What really tells us how the Sixers are doing are statistics.
Statistics, in all sports, are not debatable points. They are the cold hard facts that tell you how it is. In fact, they are the only tangible reference for pretty much anything that goes on. Without them, no one could formulate an argument or opinion on any sports-related topic.
Thus, in order to really assess the Sixers thus far, it is important (and also fun) to find some statistics that can give a further explanation on trends of the team. Plus, they can be viewed as a tool to identify areas that need improvement.

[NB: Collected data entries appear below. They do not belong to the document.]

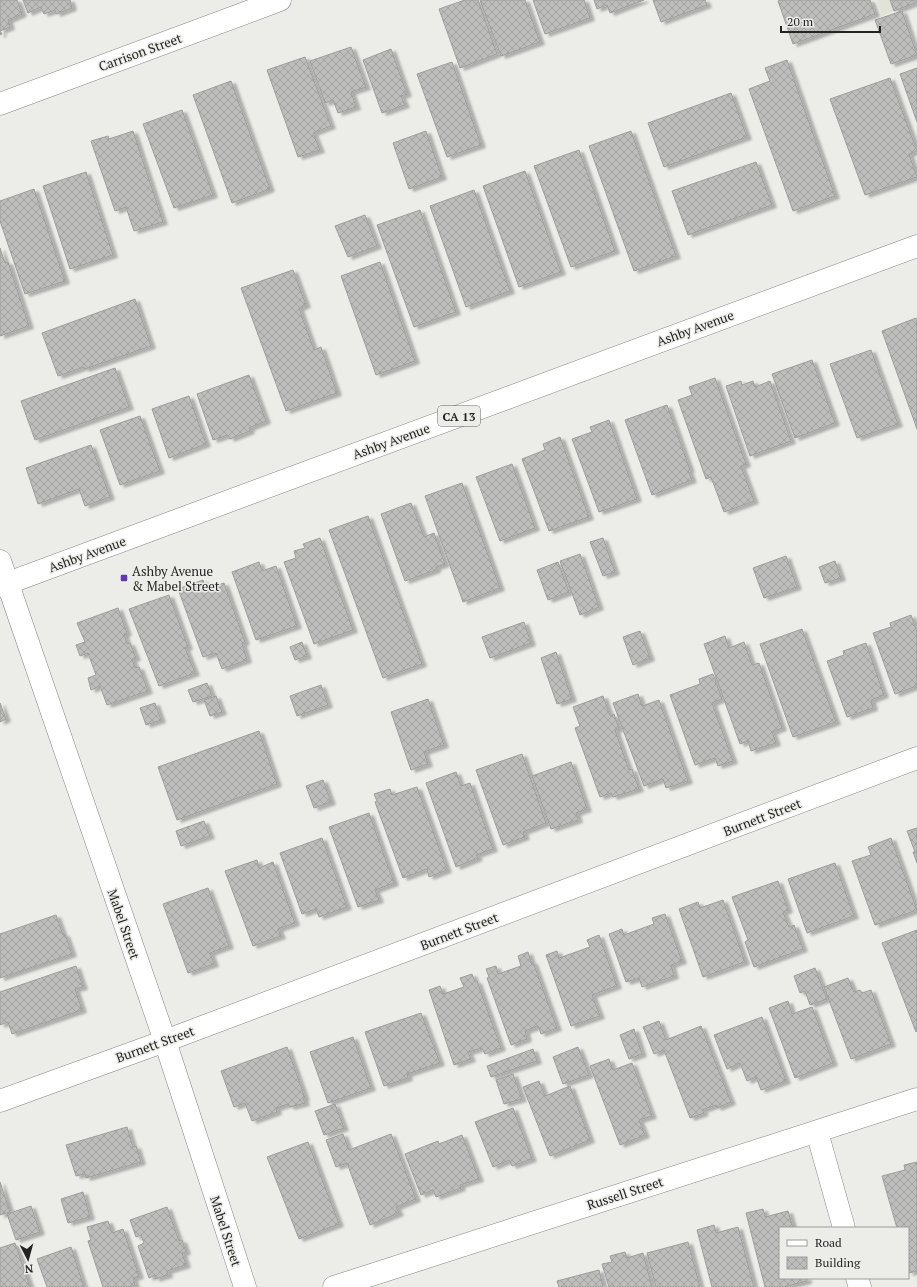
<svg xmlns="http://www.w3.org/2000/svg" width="917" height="1287" viewBox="0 0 917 1287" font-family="'PT Serif',serif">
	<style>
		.built { fill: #e1e3d7 }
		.building { fill: url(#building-cross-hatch); stroke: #9d9d9a; filter: url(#shadow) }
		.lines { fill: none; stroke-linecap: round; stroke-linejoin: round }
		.minor-casing { stroke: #848582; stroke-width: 23 }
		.major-casing { stroke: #848582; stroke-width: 23 }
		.minor { stroke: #fff; stroke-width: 22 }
		.major { stroke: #fff; stroke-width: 22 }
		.poi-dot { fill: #6438b0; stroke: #ecece9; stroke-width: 1.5 }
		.labels { text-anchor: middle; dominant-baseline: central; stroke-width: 3; stroke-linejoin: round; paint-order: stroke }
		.shield { fill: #ecece9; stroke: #60605e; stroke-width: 1 }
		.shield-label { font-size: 12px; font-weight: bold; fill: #242423 }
		.street-label { font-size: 13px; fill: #242423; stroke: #ecece9 }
		.poi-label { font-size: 13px; fill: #242423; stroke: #ecece9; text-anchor: start }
	</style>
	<defs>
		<pattern id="building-cross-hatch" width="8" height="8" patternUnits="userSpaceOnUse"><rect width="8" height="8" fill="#bdbebb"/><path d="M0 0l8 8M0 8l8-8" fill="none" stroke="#a2a3a0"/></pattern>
		<filter id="shadow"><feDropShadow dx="4.5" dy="2.5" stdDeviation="1" flood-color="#0004"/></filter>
	</defs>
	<rect width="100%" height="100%" fill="#ecece9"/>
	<polygon class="built" points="877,0 917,0 917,2 882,16"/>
	<g class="building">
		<polygon points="0,0 17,0 22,14 8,20 10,27 0,31 2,34 0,35"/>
		<polygon points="23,0 70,0 72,8 56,14 55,10 44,14 41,7 28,13"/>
		<polygon points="465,0 478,0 497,54 460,68 439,9"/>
		<polygon points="480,0 525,0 540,42 501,56"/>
		<polygon points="533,0 584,0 590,18 545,34"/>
		<polygon points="594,0 644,0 610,13 607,5 597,9"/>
		<polygon points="653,0 705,0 707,5 661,22"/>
		<polygon points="781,0 870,0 875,14 793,44 778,1"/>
		<polygon points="890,0 917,0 917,2 894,11"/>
		<polygon points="902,11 917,55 891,64 875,20"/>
		<polygon points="351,47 366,87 351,92 356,107 338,113 333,100 325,103 310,61"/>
		<polygon points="391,49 407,94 401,96 405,105 382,113 363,60"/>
		<polygon points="305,57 331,126 313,133 320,150 298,157 267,70"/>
		<polygon points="787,60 835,196 793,211 749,89 770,81 765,68"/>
		<polygon points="452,62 481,145 447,157 417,74"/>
		<polygon points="917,68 917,122 900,74"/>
		<polygon points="890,78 917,151 909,154 917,177 865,195 830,99"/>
		<polygon points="231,81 270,189 232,203 193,95"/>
		<polygon points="731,93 747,137 664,167 648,123"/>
		<polygon points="182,110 213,195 174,208 143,124"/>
		<polygon points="133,131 163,222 134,231 126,207 115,211 91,141 108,136 109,139"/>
		<polygon points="426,131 442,177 409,189 393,143"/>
		<polygon points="631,131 676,256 634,271 589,146"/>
		<polygon points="579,150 615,251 571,267 534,166"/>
		<polygon points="756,162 772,205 688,235 672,191"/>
		<polygon points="525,171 561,272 519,287 483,186"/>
		<polygon points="86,172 113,255 70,269 43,186"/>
		<polygon points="34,189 65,281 25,294 0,221 0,201"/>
		<polygon points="474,190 510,291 466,307 430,206"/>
		<polygon points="420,210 456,312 414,327 377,225"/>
		<polygon points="365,215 377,246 348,257 335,226"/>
		<polygon points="0,248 5,263 8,262 29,326 0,336"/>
		<polygon points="380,262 415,361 376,375 341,276"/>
		<polygon points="293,270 306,305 299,308 314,350 321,347 337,393 286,411 241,288"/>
		<polygon points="135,299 151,346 85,369 84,367 58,376 42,333"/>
		<polygon points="916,318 917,323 917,429 882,331"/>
		<polygon points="871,350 898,424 857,438 830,364"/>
		<polygon points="812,360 835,423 795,438 772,374"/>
		<polygon points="115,368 129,407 35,440 21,401"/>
		<polygon points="249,375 266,421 249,428 250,431 230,439 228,435 213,440 197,394"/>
		<polygon points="715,378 746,464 741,466 754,501 724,512 711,477 706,479 678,400 692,395 689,387"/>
		<polygon points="741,381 742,385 753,381 755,387 770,381 791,441 750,456 726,386"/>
		<polygon points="189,396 206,444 169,458 152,409"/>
		<polygon points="667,405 690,470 688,470 692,480 652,495 625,420"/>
		<polygon points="140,416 160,471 120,485 100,430"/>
		<polygon points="609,420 637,499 599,512 572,439 592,432 590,427"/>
		<polygon points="560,437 589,517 549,531 522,459 545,450 543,444"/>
		<polygon points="91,445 110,497 85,506 79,489 38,504 26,468"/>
		<polygon points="512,464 535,528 500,541 476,477"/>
		<polygon points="462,483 500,588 463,602 425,496"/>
		<polygon points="411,503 424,537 434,533 445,564 436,567 436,570 405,581 381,514"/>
		<polygon points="368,516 422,664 383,678 329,530"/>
		<polygon points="320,538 353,630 314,644 284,562 296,558 294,551 305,548 303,544"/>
		<polygon points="603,538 615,572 603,576 590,542"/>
		<polygon points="580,554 599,607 580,615 560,561"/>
		<polygon points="786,556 797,587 764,598 753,568"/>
		<polygon points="835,561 841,578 825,583 819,567"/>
		<polygon points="259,562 262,571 276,566 297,626 256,640 232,572"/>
		<polygon points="558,562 569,592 548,600 537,570"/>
		<polygon points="203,580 206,589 224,583 245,642 242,643 247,660 222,669 216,653 203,657 178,589"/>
		<polygon points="169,595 188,647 185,648 195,673 159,686 129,609"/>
		<polygon points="118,608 127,633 124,634 127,644 130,643 136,658 132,659 135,668 139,667 148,691 107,705 100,686 91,690 88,678 96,675 88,653 80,656 76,645 85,642 77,623"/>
		<polygon points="911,615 917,632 917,686 895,694 873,633 891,627 890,623"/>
		<polygon points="524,622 531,643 490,658 482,637"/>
		<polygon points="802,629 836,722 793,737 760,644"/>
		<polygon points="640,631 650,658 633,665 623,637"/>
		<polygon points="725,636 729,648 744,642 752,665 759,663 782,728 772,732 776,743 751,751 748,741 740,744 704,644"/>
		<polygon points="302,642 307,656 295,660 290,647"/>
		<polygon points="866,643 884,695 871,700 873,708 847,717 827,661 844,655 843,651"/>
		<polygon points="556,652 572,699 557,704 541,658"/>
		<polygon points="713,674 722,699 712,703 733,761 718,766 715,758 695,765 670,695 700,684 699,679"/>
		<polygon points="207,683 212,696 193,702 188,690"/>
		<polygon points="321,685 328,705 297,716 290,696"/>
		<polygon points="638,694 642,706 659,700 688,781 666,788 663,779 644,786 613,703"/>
		<polygon points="216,696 222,712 210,716 204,700"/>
		<polygon points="603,696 610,716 614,714 619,729 615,730 629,770 632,769 639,789 613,797 611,793 600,797 575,728 580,726 573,707"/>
		<polygon points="428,699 444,745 424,752 428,764 411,770 391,712"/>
		<polygon points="0,703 6,719 0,722"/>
		<polygon points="155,703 161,720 146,725 140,708"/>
		<polygon points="259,731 277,784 177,820 158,767"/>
		<polygon points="522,754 546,823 523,832 525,837 503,845 476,770"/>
		<polygon points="571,762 587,809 576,813 578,820 551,829 532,776"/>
		<polygon points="456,772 461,786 470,783 493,849 476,855 478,858 456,867 426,783"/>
		<polygon points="323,780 331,802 314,808 306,786"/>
		<polygon points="417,787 447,870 429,877 427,869 403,878 375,802 377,801 374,794 390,789 392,795"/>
		<polygon points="369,813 394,883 375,890 379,900 358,907 329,827"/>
		<polygon points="204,821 210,836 181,846 176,831"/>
		<polygon points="917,828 917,863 913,852 915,852 907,831"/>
		<polygon points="322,838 347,907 319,917 316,909 302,914 280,853"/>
		<polygon points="891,838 917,910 875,925 852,861 871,855 868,847"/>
		<polygon points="257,860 259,868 273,862 295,923 278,929 281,936 253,946 225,871"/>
		<polygon points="835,863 854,916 807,933 788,879"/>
		<polygon points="778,881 788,910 783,912 789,927 794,925 803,949 754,967 745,942 748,940 732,897"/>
		<polygon points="208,888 229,946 210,953 214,964 188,973 163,904"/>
		<polygon points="723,900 745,962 703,977 679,909 698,902 700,908"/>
		<polygon points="665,914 682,961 671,965 674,976 642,987 639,978 626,982 609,934 622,929 624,935 654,924 652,918"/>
		<polygon points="56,915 63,935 65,934 72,954 0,978 0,934"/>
		<polygon points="917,930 917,1031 916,1032 882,943"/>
		<polygon points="599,935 617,986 592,995 600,1016 571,1026 546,955 557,951 559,958 590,947 587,940"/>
		<polygon points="528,952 531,962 533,962 557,1028 541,1034 538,1026 525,1031 527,1039 511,1045 487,978 489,977 486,969 496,966 498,974 521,966 518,956"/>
		<polygon points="76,966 83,987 75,989 82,1010 12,1034 8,1022 0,1025 0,992"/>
		<polygon points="815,968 827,999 810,1005 805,991 800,993 794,976"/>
		<polygon points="472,974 475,982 477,981 501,1048 485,1054 482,1048 468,1052 471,1059 454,1065 429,990 440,986 443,994 464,987 460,978"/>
		<polygon points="848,978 854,992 860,990 862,993 871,990 891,1044 851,1059 824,987"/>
		<polygon points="788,1001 792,1014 812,1007 833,1063 795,1078 769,1008"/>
		<polygon points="421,1013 440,1063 407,1074 408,1078 384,1086 365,1032"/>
		<polygon points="762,1017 786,1081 761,1090 756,1077 747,1081 740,1063 727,1069 714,1035"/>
		<polygon points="659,1021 666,1040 701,1026 731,1102 717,1108 716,1105 702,1110 704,1113 690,1118 664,1050 654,1054 643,1027"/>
		<polygon points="634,1029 642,1054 629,1059 620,1035"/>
		<polygon points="353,1037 371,1088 328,1103 310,1052"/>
		<polygon points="287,1047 305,1098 303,1098 305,1103 290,1107 288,1104 276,1108 277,1112 252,1121 245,1103 234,1107 221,1071"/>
		<polygon points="578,1047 589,1075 563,1084 553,1057"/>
		<polygon points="533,1049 537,1061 491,1077 487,1066"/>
		<polygon points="609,1059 613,1070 632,1063 652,1116 639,1120 645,1135 620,1145 590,1066"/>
		<polygon points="513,1074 522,1099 504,1104 496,1080"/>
		<polygon points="539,1081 545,1096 570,1086 590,1140 550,1156 523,1087"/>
		<polygon points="335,1104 344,1128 324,1135 315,1111"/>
		<polygon points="513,1108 532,1159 512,1166 509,1160 493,1167 475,1122"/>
		<polygon points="127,1127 133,1147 136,1146 141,1162 86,1178 85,1174 76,1176 66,1145"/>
		<polygon points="343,1134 349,1150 391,1134 416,1199 396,1207 399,1213 370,1225 347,1163 336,1167 326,1140"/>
		<polygon points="462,1135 479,1179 460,1185 461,1188 436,1197 433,1190 421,1195 405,1154 438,1141 439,1144"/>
		<polygon points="308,1142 339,1224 299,1239 267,1157"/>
		<polygon points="917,1162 917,1271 909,1273 908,1228 897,1228 882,1176 905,1170 904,1165"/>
		<polygon points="0,1182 10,1212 0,1215"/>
		<polygon points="83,1192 90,1217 68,1223 61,1199"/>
		<polygon points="31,1206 40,1232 16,1240 7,1214"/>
		<polygon points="167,1207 179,1241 182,1240 186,1252 182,1253 186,1265 167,1271 168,1275 155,1279 155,1275 149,1278 138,1246 144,1243 141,1235 136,1237 130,1220"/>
		<polygon points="763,1209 765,1217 788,1211 793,1228 780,1228 780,1278 807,1278 807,1281 784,1287 765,1287 746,1213"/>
		<polygon points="108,1221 112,1233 123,1229 139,1276 133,1278 135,1285 130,1287 103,1287 88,1241 91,1240 87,1227"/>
		<polygon points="714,1225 716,1233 738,1227 754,1287 712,1287 697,1230"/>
		<polygon points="688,1242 700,1287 656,1287 647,1253"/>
		<polygon points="15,1243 30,1287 0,1287 0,1248"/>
		<polygon points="71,1247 84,1287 47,1287 37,1259"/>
		<polygon points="625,1252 627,1258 643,1253 652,1287 609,1287 602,1264 612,1262 610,1256"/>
		<polygon points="599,1270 603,1287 559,1287 557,1281"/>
	</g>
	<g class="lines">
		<g class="minor-casing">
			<g id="minor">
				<polyline points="0,104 280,0"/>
				<polyline points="0,561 165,1041 245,1287"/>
				<polyline points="0,1101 165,1041 917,758"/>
				<polyline points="817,1132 844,1228"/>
				<polyline points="857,1278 860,1287"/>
				<polyline points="334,1287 917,1099"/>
			</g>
		</g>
		<g class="major-casing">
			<polyline id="major" points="0,586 917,246"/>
		</g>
		<use href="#minor" class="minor"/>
		<use href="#major" class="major"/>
	</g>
	<rect class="poi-dot" x="120" y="574" width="8" height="8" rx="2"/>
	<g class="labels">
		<rect class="shield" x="438" y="406" width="42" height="20" rx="3"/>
		<g class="shield-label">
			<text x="459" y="416">CA 13</text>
		</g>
		<g class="street-label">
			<text transform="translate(140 52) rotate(-20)">Carrison Street</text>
			<text transform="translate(695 328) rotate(-20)">Ashby Avenue</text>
			<text transform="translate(391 441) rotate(-20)">Ashby Avenue</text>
			<text transform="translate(87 554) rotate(-20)">Ashby Avenue</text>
			<text transform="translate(762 817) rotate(-21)">Burnett Street</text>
			<text transform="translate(124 924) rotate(71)">Mabel Street</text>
			<text transform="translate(459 931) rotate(-21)">Burnett Street</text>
			<text transform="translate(155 1044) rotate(-20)">Burnett Street</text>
			<text transform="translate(625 1193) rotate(-18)">Russell Street</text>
			<text transform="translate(226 1231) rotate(72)">Mabel Street</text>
		</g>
		<g class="poi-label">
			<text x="132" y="571">Ashby Avenue<tspan x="132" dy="15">&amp; Mabel Street</tspan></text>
		</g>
	</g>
	<rect x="779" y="1227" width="130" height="52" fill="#ecece9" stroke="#9c9c9a"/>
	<rect x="787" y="1240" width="20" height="6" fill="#ffffff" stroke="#9c9c9a"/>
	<text x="815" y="1247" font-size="12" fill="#242423">Road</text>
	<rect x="787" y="1257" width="20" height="12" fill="url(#building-cross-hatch)" stroke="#9c9c9a"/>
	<text x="815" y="1267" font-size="12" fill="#242423">Building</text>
	<g transform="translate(28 1259) rotate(174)" stroke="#ecece9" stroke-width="3" paint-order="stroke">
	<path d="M0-3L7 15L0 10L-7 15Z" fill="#242423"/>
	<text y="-6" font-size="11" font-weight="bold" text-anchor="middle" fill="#242423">N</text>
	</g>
	<path d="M781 26v6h99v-6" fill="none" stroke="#242423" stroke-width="2"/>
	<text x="787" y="26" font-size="12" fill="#242423" stroke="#ecece9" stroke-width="3" paint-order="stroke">20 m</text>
</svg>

The stats on the surface are not the only ones mentioned. In fact, almost every stat leads to some form of another stat. Let's see what the numbers have to say, because of course, the numbers never lie.
Stat: 90.9 points per game allowed (first in the NBA)
The Sixers have always been regarded as a solid defensive team, and this year they have merely solidified that title.
Even without the great defender Andre Iguodala and without Andrew Bynum, the Sixers have maintained the strongest defense in the league. So let's stop here and rejoice about their defense, right? Well, not so fast.
Despite allowing the least amount of points per game, they have not fared so well against potential playoff teams. Against the New York Knicks, Boston Celtics, Denver Nuggets, Milwaukee Bucks and Utah Jazz, the Sixers have allowed an average of 97 points per game.
The defensive side of the game is where the Sixers flourish, and it is exactly how they will win their games. But note that the defense needs to show up against the big teams and unfortunately it has not.
Stat: Sixers average 89.8 points per game (28th in the league)
Well, you can't lead them all, right?
Unfortunately offensive production as a whole tends to be an issue. The Sixers have lacked a number one scorer for a while and finally when they land a big-time center...well, let's not go there.
Anyway, Jrue Holiday is the only one who seems to be putting forth consistent production here, averaging 18.4 points per game. Aside from him, no Sixer is averaging over 13.5 points per game, and only four other players average more than ten.
True, Philadelphia likes to spread the ball around, but that is not an excuse for the lack of offensive production.
Another startling stat: The Sixers rank 29th in the league in field goal percentage, 41 percent, just barely above the Washington Wizards.
Stat: The Sixers are 5-2 in games where Nick Young scores double-digit points.
I'm pretty sure if I made a dollar for every shot he took I would be a millionaire by the end of the season. OK, obviously I'm just kidding (but, seriously though, I'm about 90 percent sure I'd be a millionaire).
However frustrating you find Young's shooting habits, it is apparent that when he is in his groove, the Sixers are usually successful.
Like a lot of volume shooters, Young can be streaky, but when he is on he cannot be stopped. We saw this shooter's phenomenon take place twice against the Toronto Raptors this year and once against the Cleveland Cavaliers.
In each of those games he shot over 50 percent from the field, and in the second matchup against Toronto, he recorded 23 points.
Perhaps this will go to show one lesson for all Sixers fans: Live and die with the swag of Nick "SwaggyP" Young.
Stat: When Jrue Holiday records over 10 assists, the Sixers are undefeated (4-0)
Holiday has been putting together a spectacular season and having a significant impact on Philadelphia's team play so far this season.
He has stepped up against great point guards—he recorded over ten assists against Rajon Rondo and Ty Lawson—and that's something he struggled to do consistently last season. And keep in mind that he shut down Kyrie Irving, holding him to just two point in the last 36 minutes. You know, no big deal.
Holiday is becoming a double-double threat every night and is definitely establishing himself as a legit point guard in the league.
Another fun stat: Holiday currently ranks third in the league in field goal attempts with 190.
Stat: Evan Turner is barely shooting over 40 percent from the field.
Unfortunately this stat happens to be "startling" because it is more of a concern.
In fact, he shot 2-of-7 against Denver, 2-of-9 against the Knicks, 2-of-7 against the Raptors and 1-of-6 against the Pistons.
Shooting was an issue entering the league for Turner, and it still is. But after being in the league for two years and practicing on this aspect specifically for that duration, there are no longer any excuses for the inconsistency.
Turner needed to thrive this year. This was the year in which he was due to breakout. Of course, there is still time, and averaging nearly 12 points and 7.4 rebounds per game is by no means considered a bad season. Those are respectable numbers.
However, the Sixers invested a lot in Turner, and he needs to show that he can be a consistent and significant force on both ends of the floor.